§ **WHAT IS BEING ASKED**
Lay out as a numbered list the lines of the material from the line containing "Dodaj do ulubionych" through the end of the material, both ends included and blank lines omitted. Leave the pictures out of your answer.

Text extracted from each page:
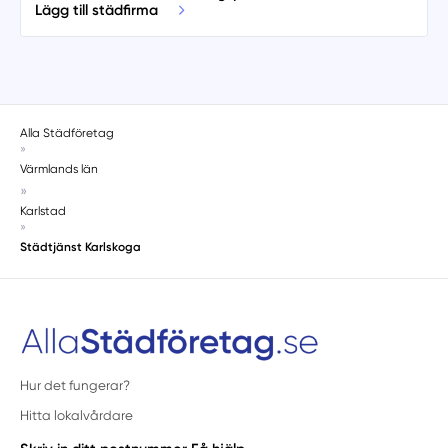
Lägg till städfirma
Alla Städföretag
»
Värmlands län
»
Karlstad
»
Städtjänst Karlskoga
Hur det fungerar?
Hitta lokalvårdare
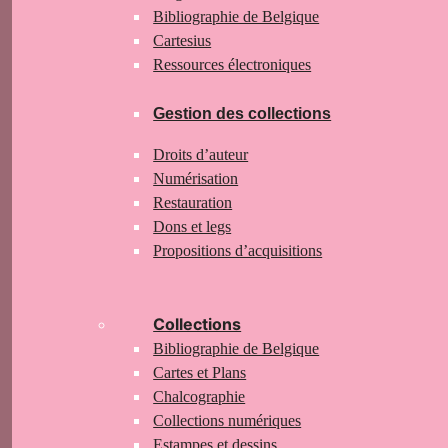
Bibliographie de Belgique
Cartesius
Ressources électroniques
Gestion des collections
Droits d’auteur
Numérisation
Restauration
Dons et legs
Propositions d’acquisitions
Collections
Bibliographie de Belgique
Cartes et Plans
Chalcographie
Collections numériques
Estampes et dessins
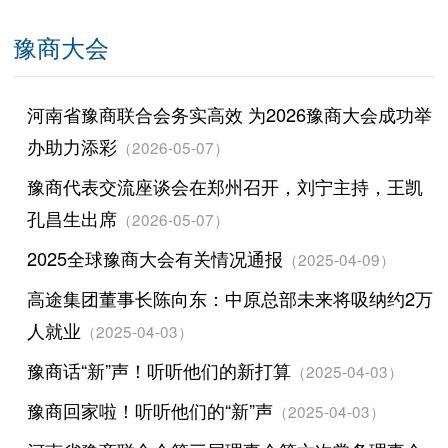
豫商大会
河南省豫商联合会务实高效 为2026豫商大会成功举
办助力添彩
（2026-05-07）
豫商代表交流座谈会在郑州召开，刘宁主持，王凯
孔昌生出席
（2026-05-07）
2025全球豫商大会有关情况通报
（2025-04-09）
高途集团董事长陈向东：中原总部未来将吸纳约2万
人就业
（2025-04-03）
豫商话“新”声！听听他们的新打算
（2025-04-03）
豫商回家啦！听听他们的“新”声
（2025-04-03）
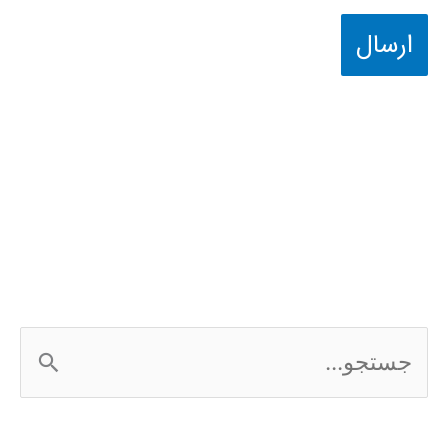
ج
س
ت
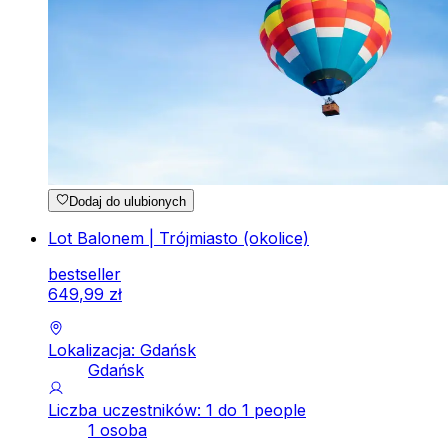
Dodaj do ulubionych
Lot Balonem | Trójmiasto (okolice)
bestseller
649
,
99
zł
Lokalizacja: Gdańsk
Gdańsk
Liczba uczestników: 1 do 1 people
1 osoba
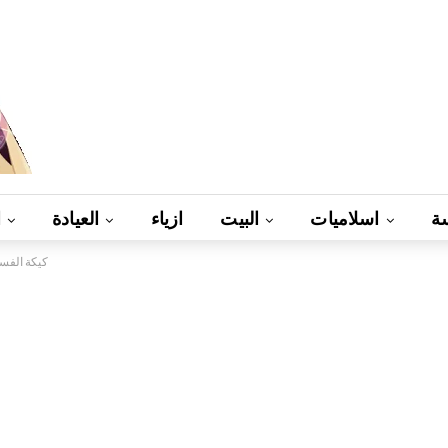
ة
اسلاميات
البيت
ازياء
العيادة
ا
كيكة الفست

§ **TASK RESULT**
1. Dodaj do ulubionych
2. Lot Balonem | Trójmiasto (okolice)
3. bestseller
4. 649
5. ,
6. 99
7. zł
8. Lokalizacja: Gdańsk
9. Gdańsk
10. Liczba uczestników: 1 do 1 people
11. 1 osoba
12. ة
13. اسلاميات
14. البيت
15. ازياء
16. العيادة
17. ا
18. كيكة الفست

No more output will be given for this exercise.